Directive:
Find the lines of data that contain the string "ctrl", then list them.

Supplied information section start

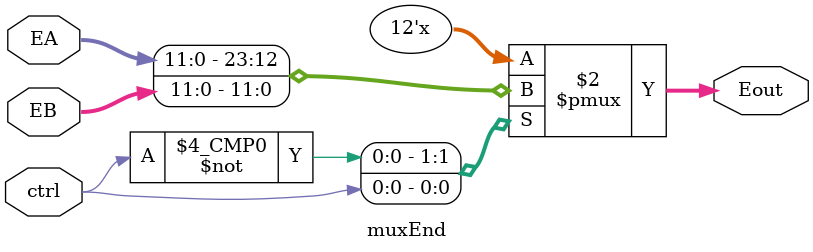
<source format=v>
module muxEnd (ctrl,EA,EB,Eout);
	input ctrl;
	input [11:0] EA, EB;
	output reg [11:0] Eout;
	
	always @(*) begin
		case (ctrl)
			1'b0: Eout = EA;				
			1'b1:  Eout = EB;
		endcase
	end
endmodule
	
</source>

Supplied information section end

Solution to the problem:
module muxEnd (ctrl,EA,EB,Eout);
	input ctrl;
		case (ctrl)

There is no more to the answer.